» Exercise A
Transcribe a passage from the news report on NASDAL's projected losses for private dental practices. Begin at the words "The short life" and stop after the words "Loan Scheme (BBLS)".
» Exercise B
Write the next part of the news report on NASDAL's projected losses for private dental practices, picking up right after its final line.

Home Dental Private practices could see £71,000 losses after COVID – Dentistry Online

Private practices could see £71,000 losses after COVID – Dentistry Online

by adminjay


Dentistry will feel the full financial impact of COVID-19 in late 2021, with private practices around £71,000 worse off, latest NASDAL projections show.

As part of a short life working group advising deputy CDO for England, Jason Wong, NASDAL is reporting on the current fiscal position of the dental sector following the COVID-19 pandemic.

Its observations show that:

  • The key factor in the risk profile of a dental practice is the level of pre COVID-19 debt
    • Risk is higher for a significant minority of practice owners. Particularly those who have recently bought practices that are highly geared
    • The availability of CBILS and Bounce Back Loans resulted in additional borrowing, which practices will not need to repay until mid-2021
  • With maintaining NHS contract values and providing the lifting of the activity-based assessment metric is not re-implemented, NASDAL’s assessment is that there is unlikely to be significant insolvency of dental practices over the next 12 to 18 months
  • NASDAL anticipates any cash flow impacts and potential practice insolvencies to emerge in late 2021.

Based on NASDAL’s financial forecasts, it believes a typical private practice could see losses of £71,269 following COVID-19. This is mainly due to loan repayments and PPE costs.

‘Terrible waste’

‘We are not for one moment suggesting that the UK is now full of poor dentists,’ Alan Suggett, media officer of NASDAL, says. ‘Or that the UK government should support zombie businesses.

‘However, it is clear that most dental practices are fundamentally sound businesses. But to see a good number in potential difficulty purely because of capital loan repayments, is a real concern.

‘That is why the inclusion of a government-guaranteed loan support scheme is key for us. It underpins lenders confidence in supporting dental practices and dental laboratories at risk.

‘Practices with potential cashflow deficits due to loan capital repayments will still trade profitably. To see them go out of business and all that entails for the owners, team and also patients, is a terrible waste.’

Recommendations

The short life working group is making nine recommendations to the CDO and government following the forecasts.

These include:

  1. An extension of the Coronavirus Job Retention Scheme for the dental sector
  2. An extension of the maximum repayment term (currently six years). For both the Coronavirus Business Interruption Loan Scheme (CBILS), and the Bounce Back Loan Scheme (BBLS)

» Extracted page text data
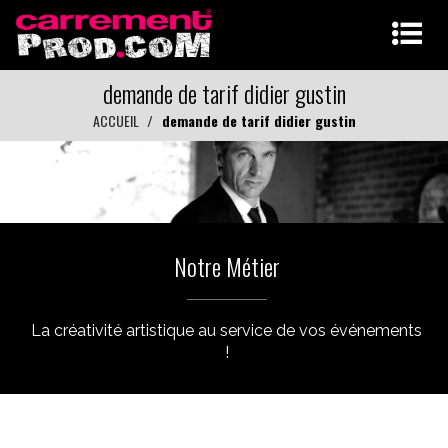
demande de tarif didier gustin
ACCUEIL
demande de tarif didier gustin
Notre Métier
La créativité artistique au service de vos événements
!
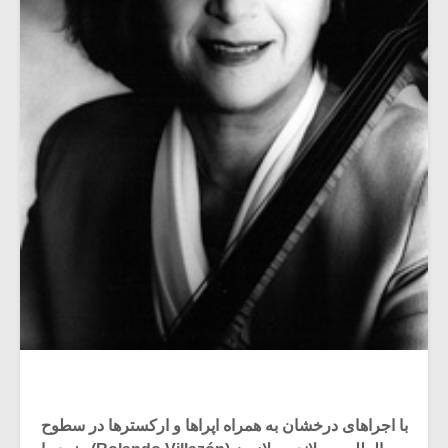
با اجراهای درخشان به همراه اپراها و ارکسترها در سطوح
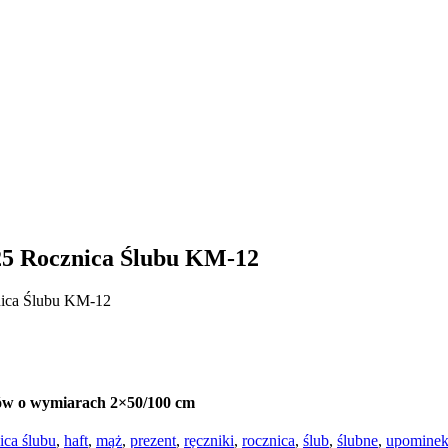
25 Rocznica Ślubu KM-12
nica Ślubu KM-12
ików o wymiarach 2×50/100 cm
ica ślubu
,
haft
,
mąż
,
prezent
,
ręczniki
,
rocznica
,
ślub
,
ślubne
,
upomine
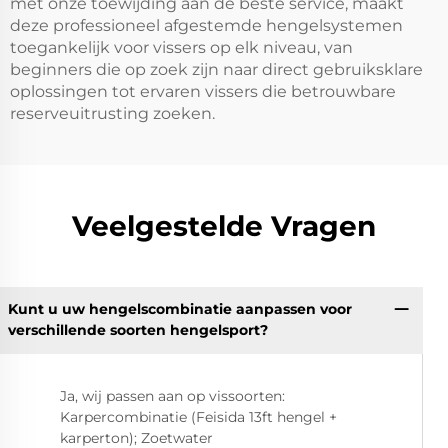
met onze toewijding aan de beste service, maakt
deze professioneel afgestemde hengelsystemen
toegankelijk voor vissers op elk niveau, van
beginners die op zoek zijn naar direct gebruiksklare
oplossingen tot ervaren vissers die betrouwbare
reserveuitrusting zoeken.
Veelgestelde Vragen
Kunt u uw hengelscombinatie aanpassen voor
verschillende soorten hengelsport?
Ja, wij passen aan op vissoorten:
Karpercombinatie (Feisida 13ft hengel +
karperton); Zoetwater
---
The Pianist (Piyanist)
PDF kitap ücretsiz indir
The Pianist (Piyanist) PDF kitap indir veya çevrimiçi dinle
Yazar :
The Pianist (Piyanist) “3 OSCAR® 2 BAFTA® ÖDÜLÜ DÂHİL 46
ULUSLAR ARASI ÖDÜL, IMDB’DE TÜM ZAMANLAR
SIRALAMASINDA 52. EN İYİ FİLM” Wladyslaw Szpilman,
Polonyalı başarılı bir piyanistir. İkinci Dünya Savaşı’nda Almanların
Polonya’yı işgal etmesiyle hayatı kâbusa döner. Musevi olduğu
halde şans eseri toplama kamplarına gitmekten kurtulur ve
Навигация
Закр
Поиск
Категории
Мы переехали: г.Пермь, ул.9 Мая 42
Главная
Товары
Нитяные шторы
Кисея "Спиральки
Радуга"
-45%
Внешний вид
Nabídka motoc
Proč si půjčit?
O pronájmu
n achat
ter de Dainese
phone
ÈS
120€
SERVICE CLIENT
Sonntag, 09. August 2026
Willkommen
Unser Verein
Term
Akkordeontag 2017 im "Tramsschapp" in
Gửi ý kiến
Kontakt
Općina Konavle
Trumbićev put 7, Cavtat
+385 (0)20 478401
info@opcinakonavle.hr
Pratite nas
==
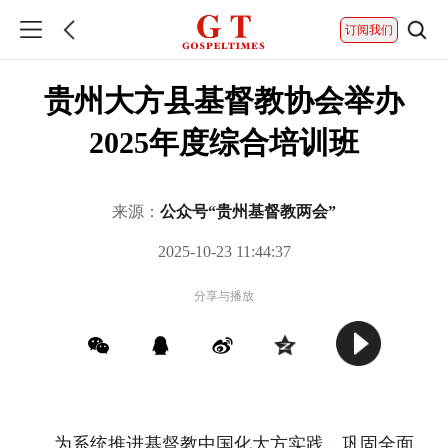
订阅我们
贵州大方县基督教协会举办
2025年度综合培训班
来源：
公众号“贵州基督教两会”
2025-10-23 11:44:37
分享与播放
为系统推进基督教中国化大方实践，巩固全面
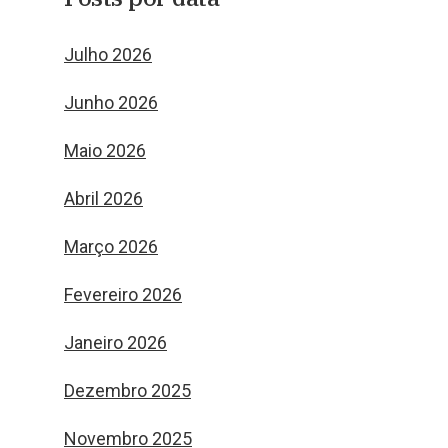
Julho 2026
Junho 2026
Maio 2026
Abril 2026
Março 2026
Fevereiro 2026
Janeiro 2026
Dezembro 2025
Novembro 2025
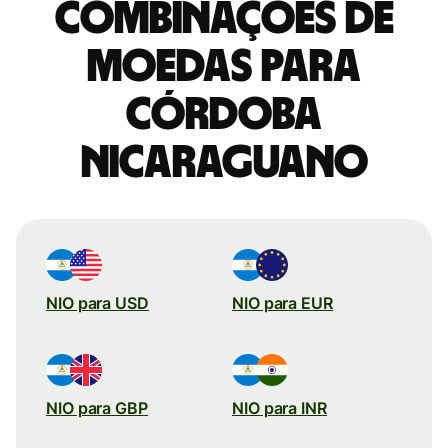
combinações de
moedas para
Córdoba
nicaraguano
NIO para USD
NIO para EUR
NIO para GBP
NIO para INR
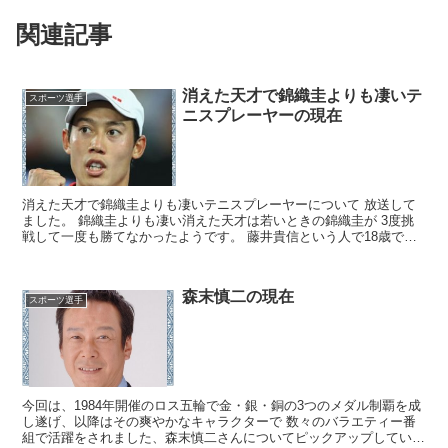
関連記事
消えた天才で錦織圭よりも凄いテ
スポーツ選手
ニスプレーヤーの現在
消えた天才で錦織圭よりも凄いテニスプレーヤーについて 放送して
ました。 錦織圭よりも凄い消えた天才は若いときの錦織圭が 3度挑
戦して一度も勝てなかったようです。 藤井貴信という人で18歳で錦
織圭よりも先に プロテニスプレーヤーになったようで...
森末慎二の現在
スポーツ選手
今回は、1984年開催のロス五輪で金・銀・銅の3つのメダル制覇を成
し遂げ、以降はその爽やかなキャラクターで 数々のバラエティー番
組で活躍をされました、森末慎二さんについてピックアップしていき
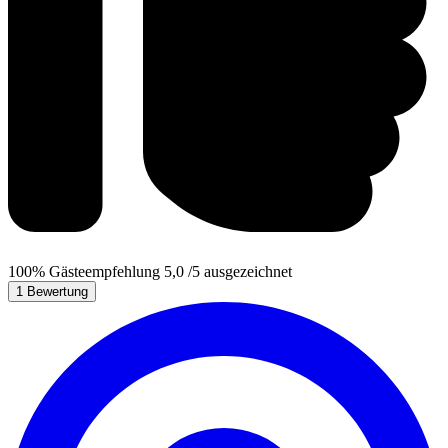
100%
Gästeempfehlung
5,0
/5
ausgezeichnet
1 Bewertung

» Result A
The short life working group is making nine recommendations to the CDO and government following the forecasts.

These include:

  1. An extension of the Coronavirus Job Retention Scheme for the dental sector
  2. An extension of the maximum repayment term (currently six years). For both the Coronavirus Business Interruption Loan Scheme (CBILS), and the Bounce Back Loan Scheme (BBLS)

» Result B
  3. Eligibility for business rate relief for all dental practices
  4. Eligibility for Retail, Hospitality and Leisure Grant (RHLGF) for the dental sector
  5. A support package for dental laboratories that service NHS dental practices
  6. A government-guaranteed loan support scheme to underpin lenders confidence in supporting dental practices and dental laboratories at risk
  7. A government commitment to target additional funding toward an expanded NHS dental provision to address inequalities by:
    1. Commissioning additional dental capacity for routine dental care and increase patient access
    2. Commissioning additional capability and capacity for non-mandatory services; to include domiciliary services for care homes and community settings, sedation services, advanced restorative work to address evidenced needs (eg endodontics)
    3. Flexible commissioning to support prevention initiatives
  8. Funding for urgent research into the fallow time post dental aerosol-generating procedures
  9. For the General Dental Council (GDC) to return the 20/21 annual retention fee (ARF) for dental technicians.

Author’s analysis

Dental practices were already facing a tough time after shutting their doors for almost three months. And it seems the profession won’t truly feel the impact of the loans used and additional PPE purchased to survive until late 2021.

The recommendations put forward by NASDAL go someway to avoiding the mass closure of high street dental practices up and down the country.

But with the government racking up massive debt, and a lack of motivation to invest in oral care previously, will dentistry once again be overlooked?